The Fearless King (The Kings #2)(59)



“Consider it done.” He leaned forward and pressed a quick kiss to her lips. “I’ll text you when I have it. Good luck, Duchess.”

“Thanks.” She’d need all the luck she could get at this point. She grabbed her purse and opened the door. “Seriously, Frank—thanks. For everything.”

He leaned over so that he could see her better. “I’ll see you tonight, Duchess. Text when you’re leaving here and I’ll meet you at your place.”

By all rights, she should tell him to get the fuck out of there with that kind of talk, but the truth was that the thought of going back to her empty apartment with the events of the last week hanging over her head wasn’t a good one. If he was going to offer to stay over, she wasn’t going to tell him no. “I’d like that.” Journey shut the door before she could expose any more weaknesses than she already had.

She followed Bellamy’s directions to the waiting room outside the ICU. Journey loathed hospitals, from their dull color schemes to the faint smell of antiseptic cleaner that seemed to permeate every inch. And, underneath it all, suffering. She wasn’t sure if she believed in the supernatural, but if ghosts existed in any form, they haunted the walls of places like this, their energy affecting every single person who walked through the doors.

Both her brothers sat in the waiting room, and they looked up as she walked through the door. She tensed. “Elliott?”

Anderson grimaced. “Hasn’t seen fit to make an appearance.”

Thank fuck. Journey slung her purse onto the floor and took the seat between her brothers. “What happened?” Bellamy hadn’t conveyed more than the basics over the phone—Eliza was in a car crash and in serious condition, followed up by directions for when she arrived.

“Hit-and-run.” This from Bellamy. He dropped his head into his hands. “She was leaving Houston—going back to New York—and I tried to get her to stop.” He cursed. “I was on the phone with her when the accident happened.”

“Oh, Bellamy.” She started to reach for him but hesitated. They weren’t exactly a touchy-feely kind of family, and it might make it worse. Stop making excuses. Journey held her breath and gingerly rubbed her brother’s back. He shuddered, which was almost enough to make her snatch her hand back, but then he reached out and clasped her knee with a shaking hand.

She looked at Anderson. “How is she?”

“She got out of surgery right before you arrived.” He looked at his watch. “It took twice as long as it should have, and no one will tell us anything but that we need to wait for the surgeon. She’s alive. That’s all I know.”

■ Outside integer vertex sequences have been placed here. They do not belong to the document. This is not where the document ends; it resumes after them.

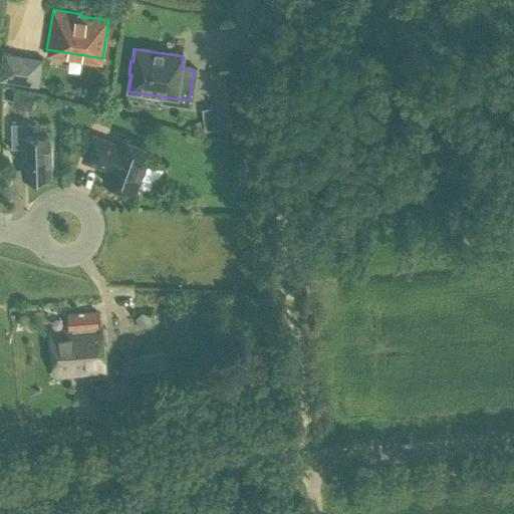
[(38,86),(42,58),(29,57),(25,84),(38,86)]
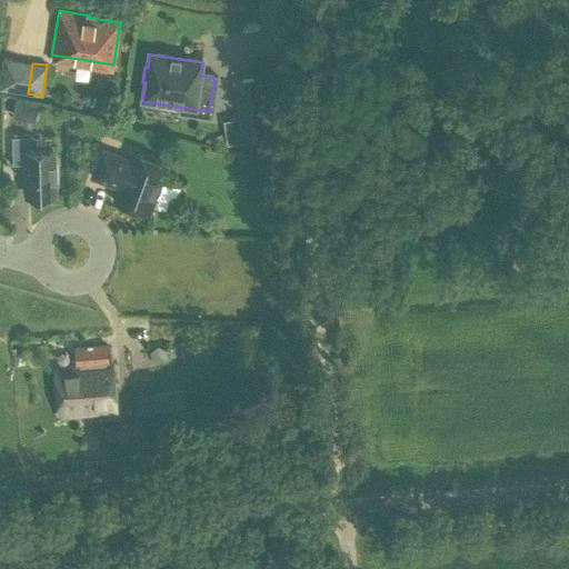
[(245,142),(269,138),(259,79),(236,83),(245,142)]
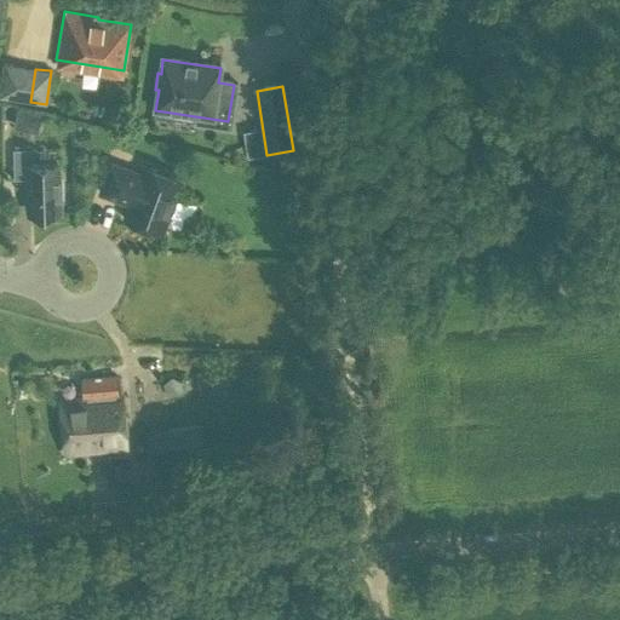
[(30,149),(12,149),(13,179),(26,178),(27,213),(61,213),(61,199),(64,199),(64,177),(59,177),(59,165),(30,165),(30,149)]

“God,” she breathed, even as her mind raced. She’d known it was serious from Bellamy’s reaction, but if Eliza had been in surgery for hours…It was so much worse than she’d imagined.

Tension laced through her body as footsteps sounded in the hallway, approaching the waiting room. She reached out and touched Anderson’s shoulder. “Someone’s coming.”

No one relaxed as two uniformed officers stepped into the room. The men were cast from the same mold—fit and straight-backed, expressions wiped from their faces. The older one had silver coloring his temples, but otherwise they might have been related. The younger one took them in at a glance. “You’re Eliza King’s family?”

Journey glanced at her brothers in turn, but they just stared at the cops, as if their baby sister being in danger had broken something in them. She squeezed Anderson’s shoulder and kept her other hand on Bellamy’s back. “Yes, we’re her siblings.”

The cops exchanged a look, and the younger one took up a position just inside the door while the older one strode over and sank into the chair across from them. He leaned forward and braced his forearms on his thighs. “As I’m sure you’re aware by now, your sister was involved in a car accident late last night.”

Why are they telling us something we already know? Journey shook her head and tried to focus. “Did you find the other driver?”

A muscle jumped in his jaw, though his expression remained frustratingly bland. “It was a hit-and-run. The other car left the scene.”

Bellamy lifted his head at that. “You’ll have pulled the traffic cameras.”

Again, that twitch in his jaw. “There was nothing identifiable about the vehicle. It was a dark truck without plates, and the windows were tinted dark enough that the driver isn’t identifiable. We’re checking local repair shops, but I’m telling you right now that it’s not looking promising.”

Something isn’t right.

Bellamy practically growled. “Tinted windows and a missing plate don’t sound like an accident.”

“We have no evidence suggesting otherwise.”

She stared hard at the cop and then looked at his partner, taking in the way he kept his gaze pinned to the window in the waiting room—and the thin bead of sweat along his hairline.

“Last time I checked, a hit-and-run is a crime in the state of Texas,” she said. “There’s got to be something more you can do to catch whoever did this.”

The cop pulled a card out of his pocket. “If you have further questions, feel free to call my supervisor.”

This wasn’t how the police conducted investigations. Journey might not spend a lot of time up close and personal with the law, but even she knew that. A crime had been committed, and, as such, they should be investigating to the fullest extent of their abilities.